**Source text**
Oil price volatility and political unrest: Prudence and protest in producer and consumer societies, 1980–2013

2020 
Abstract Revenue from oil makes countries susceptible to the “resource curse” since rulers have ready access to finance for buying off opposition rather than reform. We explore this issue by examining whether oil price volatility affects anti-government unrest. We argue that in oil-producing countries, low price years generate anti-government protest conditional on a state's access to foreign exchange reserves. The prudent management of oil revenue during boom years can allow some oil-rich states to manage political dissent while others fail. Contrarily, in oil-importing countries, high oil price years increase anti-government dissent, but again, conditional on access to foreign exchange reserves, which allow governments to ease the pain of austerity. Using panel data covering 165 countries between 1980 and 2013 (34 years), we find clear evidence in support of these propositions. Oil-producer countries that are able to resist political Dutch disease and save for “rainy days” are more capable of weathering low-price years. Similarly, oil import-dependent states face higher dissent during high oil price years, but conditional on access to foreign reserves. These results are in line with others that show that some oil producers avoid civil war through heavy public spending. Oil-rich countries should manage oil revenues in ways that allow them to survive the low price years, perhaps by avoiding both economic and political Dutch disease, which will only lead to inevitable regime challenge. The results are robust to alternative data, measurement, sample size, and estimation methods.

**Collected data**

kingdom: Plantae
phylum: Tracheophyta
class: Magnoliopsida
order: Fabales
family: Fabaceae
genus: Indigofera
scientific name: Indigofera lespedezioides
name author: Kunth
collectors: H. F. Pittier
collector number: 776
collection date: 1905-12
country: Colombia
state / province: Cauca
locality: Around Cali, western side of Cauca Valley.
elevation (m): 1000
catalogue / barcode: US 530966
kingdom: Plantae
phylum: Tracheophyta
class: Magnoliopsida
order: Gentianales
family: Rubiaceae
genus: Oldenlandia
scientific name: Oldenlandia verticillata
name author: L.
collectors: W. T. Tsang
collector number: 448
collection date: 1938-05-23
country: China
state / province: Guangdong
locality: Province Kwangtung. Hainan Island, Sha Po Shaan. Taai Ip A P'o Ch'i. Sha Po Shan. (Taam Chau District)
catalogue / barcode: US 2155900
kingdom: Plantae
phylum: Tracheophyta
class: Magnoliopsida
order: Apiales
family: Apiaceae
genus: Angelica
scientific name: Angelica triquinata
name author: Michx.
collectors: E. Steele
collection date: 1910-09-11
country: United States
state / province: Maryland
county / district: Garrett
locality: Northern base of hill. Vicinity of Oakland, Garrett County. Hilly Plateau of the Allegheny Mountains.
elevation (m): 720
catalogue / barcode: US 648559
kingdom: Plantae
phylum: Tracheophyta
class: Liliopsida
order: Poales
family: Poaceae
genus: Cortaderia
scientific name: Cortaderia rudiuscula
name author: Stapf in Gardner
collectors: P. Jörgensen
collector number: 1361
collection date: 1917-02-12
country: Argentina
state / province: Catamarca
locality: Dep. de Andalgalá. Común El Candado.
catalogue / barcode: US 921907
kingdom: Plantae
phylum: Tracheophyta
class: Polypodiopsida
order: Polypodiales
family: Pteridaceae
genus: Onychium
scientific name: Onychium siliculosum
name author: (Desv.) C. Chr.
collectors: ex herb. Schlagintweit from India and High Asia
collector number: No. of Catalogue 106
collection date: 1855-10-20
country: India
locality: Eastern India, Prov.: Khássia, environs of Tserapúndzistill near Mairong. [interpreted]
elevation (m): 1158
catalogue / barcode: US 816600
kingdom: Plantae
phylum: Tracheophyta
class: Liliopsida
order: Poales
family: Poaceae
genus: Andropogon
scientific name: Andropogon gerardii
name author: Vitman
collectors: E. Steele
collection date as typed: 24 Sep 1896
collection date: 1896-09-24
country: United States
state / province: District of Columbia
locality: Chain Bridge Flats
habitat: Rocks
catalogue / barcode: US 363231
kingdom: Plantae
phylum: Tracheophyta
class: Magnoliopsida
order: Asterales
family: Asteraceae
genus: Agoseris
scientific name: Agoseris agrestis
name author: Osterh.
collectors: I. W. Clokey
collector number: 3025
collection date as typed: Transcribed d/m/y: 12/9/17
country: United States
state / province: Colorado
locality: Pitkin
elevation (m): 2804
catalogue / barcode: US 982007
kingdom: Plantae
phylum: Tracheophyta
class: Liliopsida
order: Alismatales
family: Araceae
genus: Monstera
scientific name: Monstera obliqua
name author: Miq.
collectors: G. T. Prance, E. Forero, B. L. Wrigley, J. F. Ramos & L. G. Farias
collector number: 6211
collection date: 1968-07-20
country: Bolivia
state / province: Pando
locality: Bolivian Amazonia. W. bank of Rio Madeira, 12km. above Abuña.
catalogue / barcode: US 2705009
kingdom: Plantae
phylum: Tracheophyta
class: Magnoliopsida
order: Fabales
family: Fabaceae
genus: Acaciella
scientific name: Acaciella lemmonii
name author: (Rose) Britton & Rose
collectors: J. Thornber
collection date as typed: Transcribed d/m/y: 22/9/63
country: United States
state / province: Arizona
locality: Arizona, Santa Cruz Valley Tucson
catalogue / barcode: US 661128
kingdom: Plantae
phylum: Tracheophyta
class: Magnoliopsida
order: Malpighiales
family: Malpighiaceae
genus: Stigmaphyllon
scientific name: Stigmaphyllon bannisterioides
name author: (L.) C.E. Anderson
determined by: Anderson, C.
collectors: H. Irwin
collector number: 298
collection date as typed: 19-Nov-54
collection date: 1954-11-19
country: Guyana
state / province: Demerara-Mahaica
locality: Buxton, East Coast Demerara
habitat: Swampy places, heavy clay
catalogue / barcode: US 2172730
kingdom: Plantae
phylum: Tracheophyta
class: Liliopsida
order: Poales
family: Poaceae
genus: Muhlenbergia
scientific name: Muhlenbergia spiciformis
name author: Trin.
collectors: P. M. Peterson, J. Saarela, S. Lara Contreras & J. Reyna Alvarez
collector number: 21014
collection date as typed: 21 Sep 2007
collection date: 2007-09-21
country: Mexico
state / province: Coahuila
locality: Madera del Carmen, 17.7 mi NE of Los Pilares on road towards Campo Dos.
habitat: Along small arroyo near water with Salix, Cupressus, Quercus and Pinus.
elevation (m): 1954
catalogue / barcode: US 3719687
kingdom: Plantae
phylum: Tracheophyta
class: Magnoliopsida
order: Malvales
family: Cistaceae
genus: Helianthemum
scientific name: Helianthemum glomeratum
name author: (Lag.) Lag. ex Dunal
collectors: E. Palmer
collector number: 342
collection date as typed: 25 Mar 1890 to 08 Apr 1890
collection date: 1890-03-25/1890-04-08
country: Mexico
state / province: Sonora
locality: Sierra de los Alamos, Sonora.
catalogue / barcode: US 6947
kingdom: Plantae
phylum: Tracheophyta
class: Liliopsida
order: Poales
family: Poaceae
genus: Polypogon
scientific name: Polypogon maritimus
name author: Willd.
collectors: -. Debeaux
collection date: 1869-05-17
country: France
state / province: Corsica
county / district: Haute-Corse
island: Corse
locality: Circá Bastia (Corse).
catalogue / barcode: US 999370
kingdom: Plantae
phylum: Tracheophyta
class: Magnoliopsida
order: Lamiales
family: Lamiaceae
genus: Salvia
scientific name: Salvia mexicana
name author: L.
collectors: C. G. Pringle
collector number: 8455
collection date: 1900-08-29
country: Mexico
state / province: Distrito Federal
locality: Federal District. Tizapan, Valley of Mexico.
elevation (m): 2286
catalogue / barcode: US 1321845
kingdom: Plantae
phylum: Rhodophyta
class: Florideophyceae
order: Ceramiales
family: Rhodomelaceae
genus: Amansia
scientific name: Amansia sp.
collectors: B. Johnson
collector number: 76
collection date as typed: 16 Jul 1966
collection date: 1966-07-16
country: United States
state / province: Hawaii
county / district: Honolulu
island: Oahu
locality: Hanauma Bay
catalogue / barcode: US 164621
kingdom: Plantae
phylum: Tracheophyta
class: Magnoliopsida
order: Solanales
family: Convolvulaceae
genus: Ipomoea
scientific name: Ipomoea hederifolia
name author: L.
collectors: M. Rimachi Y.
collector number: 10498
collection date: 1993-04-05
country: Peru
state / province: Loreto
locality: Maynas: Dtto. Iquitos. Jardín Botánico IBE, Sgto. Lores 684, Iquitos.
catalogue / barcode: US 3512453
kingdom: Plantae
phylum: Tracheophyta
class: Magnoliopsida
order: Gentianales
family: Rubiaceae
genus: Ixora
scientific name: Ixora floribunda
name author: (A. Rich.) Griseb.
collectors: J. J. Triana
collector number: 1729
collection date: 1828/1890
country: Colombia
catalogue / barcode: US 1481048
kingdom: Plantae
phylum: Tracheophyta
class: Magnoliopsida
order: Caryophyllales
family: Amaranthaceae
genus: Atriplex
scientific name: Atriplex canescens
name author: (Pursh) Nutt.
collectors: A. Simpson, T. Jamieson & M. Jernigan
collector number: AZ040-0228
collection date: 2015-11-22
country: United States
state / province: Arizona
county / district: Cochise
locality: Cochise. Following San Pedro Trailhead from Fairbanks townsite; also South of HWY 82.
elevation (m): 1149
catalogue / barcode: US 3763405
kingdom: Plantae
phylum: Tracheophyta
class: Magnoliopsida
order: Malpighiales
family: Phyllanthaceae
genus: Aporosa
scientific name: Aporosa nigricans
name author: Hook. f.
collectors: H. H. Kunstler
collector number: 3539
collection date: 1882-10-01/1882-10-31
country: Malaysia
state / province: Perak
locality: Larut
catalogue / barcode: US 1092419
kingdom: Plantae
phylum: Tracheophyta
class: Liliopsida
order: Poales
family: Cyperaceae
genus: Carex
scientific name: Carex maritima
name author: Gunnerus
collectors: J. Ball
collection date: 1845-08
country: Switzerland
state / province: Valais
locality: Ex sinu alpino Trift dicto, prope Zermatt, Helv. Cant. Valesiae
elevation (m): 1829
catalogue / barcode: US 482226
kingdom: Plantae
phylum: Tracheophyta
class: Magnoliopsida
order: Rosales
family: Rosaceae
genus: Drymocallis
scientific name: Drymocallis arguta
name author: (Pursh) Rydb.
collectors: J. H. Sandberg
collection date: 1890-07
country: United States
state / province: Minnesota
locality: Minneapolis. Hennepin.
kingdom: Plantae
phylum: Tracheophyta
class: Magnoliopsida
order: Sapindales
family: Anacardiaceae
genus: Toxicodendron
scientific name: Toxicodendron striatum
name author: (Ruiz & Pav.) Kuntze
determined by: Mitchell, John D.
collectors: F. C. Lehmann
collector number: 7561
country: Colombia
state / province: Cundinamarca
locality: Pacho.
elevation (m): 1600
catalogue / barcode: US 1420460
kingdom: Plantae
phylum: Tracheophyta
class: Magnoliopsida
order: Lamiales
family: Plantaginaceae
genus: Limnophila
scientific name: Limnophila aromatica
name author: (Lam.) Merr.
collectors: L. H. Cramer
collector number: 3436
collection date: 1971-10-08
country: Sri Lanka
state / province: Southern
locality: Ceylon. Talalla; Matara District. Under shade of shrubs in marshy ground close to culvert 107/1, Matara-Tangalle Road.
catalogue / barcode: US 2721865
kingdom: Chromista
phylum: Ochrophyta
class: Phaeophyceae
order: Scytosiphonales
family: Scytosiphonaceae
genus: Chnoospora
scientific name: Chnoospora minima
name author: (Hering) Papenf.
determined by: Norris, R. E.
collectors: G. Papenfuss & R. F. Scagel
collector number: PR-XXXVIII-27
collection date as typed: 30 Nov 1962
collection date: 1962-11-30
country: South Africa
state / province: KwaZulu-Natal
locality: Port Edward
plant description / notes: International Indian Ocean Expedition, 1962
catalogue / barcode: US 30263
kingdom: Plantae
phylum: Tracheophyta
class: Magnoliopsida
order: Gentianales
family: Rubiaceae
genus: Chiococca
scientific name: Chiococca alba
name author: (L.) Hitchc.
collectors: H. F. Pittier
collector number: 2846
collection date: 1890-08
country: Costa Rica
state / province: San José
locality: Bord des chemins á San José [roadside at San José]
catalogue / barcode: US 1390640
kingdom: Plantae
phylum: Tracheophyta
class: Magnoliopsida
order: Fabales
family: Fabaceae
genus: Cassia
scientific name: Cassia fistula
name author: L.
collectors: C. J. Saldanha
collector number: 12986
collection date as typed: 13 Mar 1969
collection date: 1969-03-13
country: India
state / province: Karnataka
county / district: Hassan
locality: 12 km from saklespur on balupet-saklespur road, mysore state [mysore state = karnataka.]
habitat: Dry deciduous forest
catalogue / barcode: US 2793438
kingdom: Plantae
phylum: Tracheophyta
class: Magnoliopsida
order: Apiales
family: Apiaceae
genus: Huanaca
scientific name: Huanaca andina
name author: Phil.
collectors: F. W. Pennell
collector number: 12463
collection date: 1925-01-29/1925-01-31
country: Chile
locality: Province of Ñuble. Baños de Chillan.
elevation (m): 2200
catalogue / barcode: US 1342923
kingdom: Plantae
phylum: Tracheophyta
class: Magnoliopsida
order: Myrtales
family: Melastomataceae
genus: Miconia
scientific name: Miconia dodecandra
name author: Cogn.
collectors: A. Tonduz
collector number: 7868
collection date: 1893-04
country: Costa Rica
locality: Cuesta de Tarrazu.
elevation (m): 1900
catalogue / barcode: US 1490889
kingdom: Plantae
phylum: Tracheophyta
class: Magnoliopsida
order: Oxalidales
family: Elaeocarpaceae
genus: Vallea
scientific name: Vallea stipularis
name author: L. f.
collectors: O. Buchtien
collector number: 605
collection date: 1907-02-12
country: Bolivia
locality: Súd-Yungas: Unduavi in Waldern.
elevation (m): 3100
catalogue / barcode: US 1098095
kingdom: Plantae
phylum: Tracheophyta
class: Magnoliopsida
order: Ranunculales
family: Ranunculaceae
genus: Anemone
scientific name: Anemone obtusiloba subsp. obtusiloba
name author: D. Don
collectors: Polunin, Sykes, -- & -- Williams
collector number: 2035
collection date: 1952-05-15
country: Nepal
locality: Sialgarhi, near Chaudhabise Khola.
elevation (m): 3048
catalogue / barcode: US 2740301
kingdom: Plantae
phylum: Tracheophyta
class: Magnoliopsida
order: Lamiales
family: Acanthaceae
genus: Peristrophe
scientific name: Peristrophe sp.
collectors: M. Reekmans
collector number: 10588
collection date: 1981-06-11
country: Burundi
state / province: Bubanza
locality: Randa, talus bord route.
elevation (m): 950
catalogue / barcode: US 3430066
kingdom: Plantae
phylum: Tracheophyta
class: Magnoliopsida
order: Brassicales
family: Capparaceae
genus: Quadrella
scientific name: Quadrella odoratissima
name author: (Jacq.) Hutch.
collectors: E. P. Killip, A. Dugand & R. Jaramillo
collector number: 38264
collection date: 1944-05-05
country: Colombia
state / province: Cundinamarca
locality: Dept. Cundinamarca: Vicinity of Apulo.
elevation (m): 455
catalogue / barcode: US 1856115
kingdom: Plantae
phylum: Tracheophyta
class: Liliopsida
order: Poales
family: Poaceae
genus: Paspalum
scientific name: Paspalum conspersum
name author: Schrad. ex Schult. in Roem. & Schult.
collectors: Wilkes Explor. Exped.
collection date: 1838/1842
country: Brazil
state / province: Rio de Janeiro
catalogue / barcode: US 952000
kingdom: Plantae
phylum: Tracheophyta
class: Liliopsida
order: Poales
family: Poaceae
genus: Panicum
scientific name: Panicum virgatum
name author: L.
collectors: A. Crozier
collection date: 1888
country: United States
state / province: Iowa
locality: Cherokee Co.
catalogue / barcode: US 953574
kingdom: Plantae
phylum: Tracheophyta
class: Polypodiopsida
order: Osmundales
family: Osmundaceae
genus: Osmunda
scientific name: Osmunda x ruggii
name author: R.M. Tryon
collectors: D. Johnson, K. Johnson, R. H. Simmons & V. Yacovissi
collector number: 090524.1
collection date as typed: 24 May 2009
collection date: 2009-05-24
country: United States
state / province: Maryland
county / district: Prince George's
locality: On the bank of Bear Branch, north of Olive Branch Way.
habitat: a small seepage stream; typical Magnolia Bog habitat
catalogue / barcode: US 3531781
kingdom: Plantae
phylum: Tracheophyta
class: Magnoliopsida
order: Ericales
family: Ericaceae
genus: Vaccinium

**Exercises**
1 - According to the abstract on oil price volatility, how many countries and which years does the panel data cover?
2 - Recast the paragraph of the abstract on oil price volatility that begins "Revenue from oil makes countries" as a short bulleted list that keeps its main facts.
The items have no connection to the abstract on oil price volatility.

**Responses per task**
1 - It covers 165 countries from 1980 to 2013, a span of 34 years.

2 -
- Oil revenue makes countries prone to the "resource curse," since rulers can buy off opposition instead of reforming.
- The study examines whether oil price volatility affects anti-government unrest, using panel data on 165 countries from 1980 to 2013.
- In oil-producing countries, low-price years generate protest, depending on the state's access to foreign exchange reserves. States that resist political Dutch disease and save during boom years cope better.
- In oil-importing countries, high-price years increase dissent, again depending on foreign exchange reserves, which let governments ease the pain of austerity.
- The findings agree with other work showing that some oil producers avoid civil war through heavy public spending.
- The results hold across alternative data, measurement, sample size, and estimation methods.
- Oil-rich countries should manage revenue so that they can survive low-price years.